**Brief A:** In the text on the 1895 Illinois Cycling Club football team, what was the prize for the "Chicago Cycling Club Championship"?

**Text segment:**
-------

- Conference: Independent
- Record: 6–2
- Head coach: William C. Malley (1st season);
- Captain: Murphy (fullback)

= 1895 Illinois Cycling Club football team =

American football team season

The 1895 Illinois Cycling Club football team was an American football team that represented the Illinois Cycling Club in the 1895 college football season. The Illinois Cycling Club played the Cycling Club from Lake View for the "Chicago Cycling Club Championship" on Thanksgiving Day. The prize was a white rooster that had been traded by the two teams since at least the year prior. In 1894, Illinois Cycling Club defeated the Lake View Cycling Club to take possession of this rooster, which became their team mascot. Lake View CC was undefeated coming into the contest, but fell to the Illinois cyclists 0 to 16 in front of a Thanksgiving crowd of 2,000, which was exactly the same as the final score for the 1894 contest. After the game, Lake View asserted that the game would not count to determine the championship, as the field was snowy and small. Illinois agreed, and the championship was split between the two teams.

-------

[Dataset entries]

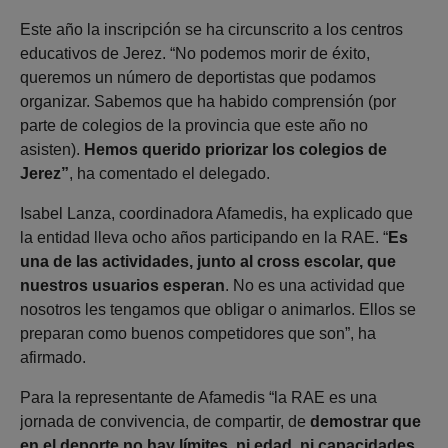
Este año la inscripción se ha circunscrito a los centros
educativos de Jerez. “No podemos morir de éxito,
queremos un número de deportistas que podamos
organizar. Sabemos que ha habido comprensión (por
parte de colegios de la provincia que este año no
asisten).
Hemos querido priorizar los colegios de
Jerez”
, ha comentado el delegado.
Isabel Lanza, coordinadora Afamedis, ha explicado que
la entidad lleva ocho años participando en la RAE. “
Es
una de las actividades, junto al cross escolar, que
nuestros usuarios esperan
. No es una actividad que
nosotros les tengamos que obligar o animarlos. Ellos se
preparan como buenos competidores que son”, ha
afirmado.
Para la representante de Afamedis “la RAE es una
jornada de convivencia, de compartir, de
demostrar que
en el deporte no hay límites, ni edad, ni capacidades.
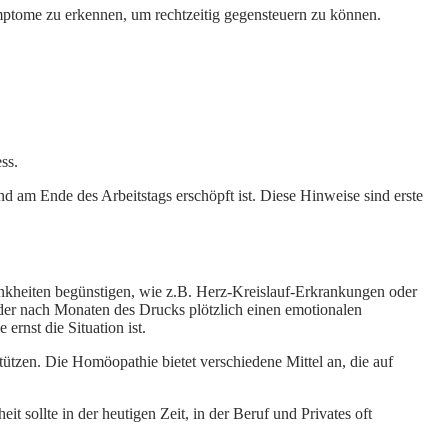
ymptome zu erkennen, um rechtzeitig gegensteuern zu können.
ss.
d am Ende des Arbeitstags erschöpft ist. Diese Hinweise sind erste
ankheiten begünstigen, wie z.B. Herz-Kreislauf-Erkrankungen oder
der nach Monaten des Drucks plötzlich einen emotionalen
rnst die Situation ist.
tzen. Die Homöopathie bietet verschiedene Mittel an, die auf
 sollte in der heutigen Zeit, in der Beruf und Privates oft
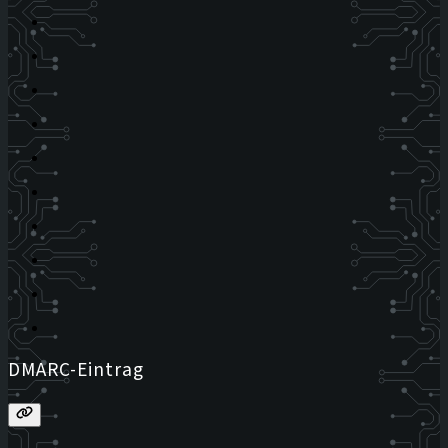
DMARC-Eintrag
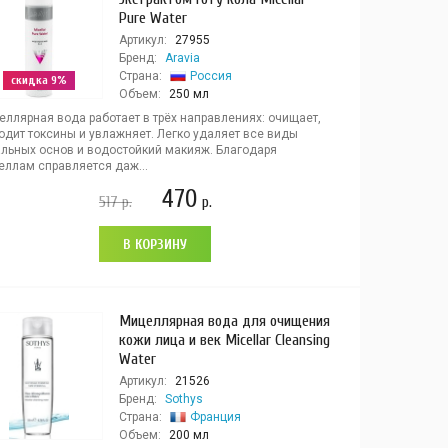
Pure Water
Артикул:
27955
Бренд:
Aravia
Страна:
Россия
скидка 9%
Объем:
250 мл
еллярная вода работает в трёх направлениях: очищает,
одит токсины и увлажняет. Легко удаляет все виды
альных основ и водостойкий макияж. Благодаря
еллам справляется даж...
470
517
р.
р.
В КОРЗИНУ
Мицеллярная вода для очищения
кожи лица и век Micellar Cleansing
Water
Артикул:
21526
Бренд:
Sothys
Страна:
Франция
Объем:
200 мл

-------

**Brief B:** Copy out the records word for word, starting at the beginning of the records and ending with the line that contains "una actividad que". Leave the pictures out of your answer.

**Expected answer A:** A white rooster.

**Expected answer B:**
Este año la inscripción se ha circunscrito a los centros
educativos de Jerez. “No podemos morir de éxito,
queremos un número de deportistas que podamos
organizar. Sabemos que ha habido comprensión (por
parte de colegios de la provincia que este año no
asisten).
Hemos querido priorizar los colegios de
Jerez”
, ha comentado el delegado.
Isabel Lanza, coordinadora Afamedis, ha explicado que
la entidad lleva ocho años participando en la RAE. “
Es
una de las actividades, junto al cross escolar, que
nuestros usuarios esperan
. No es una actividad que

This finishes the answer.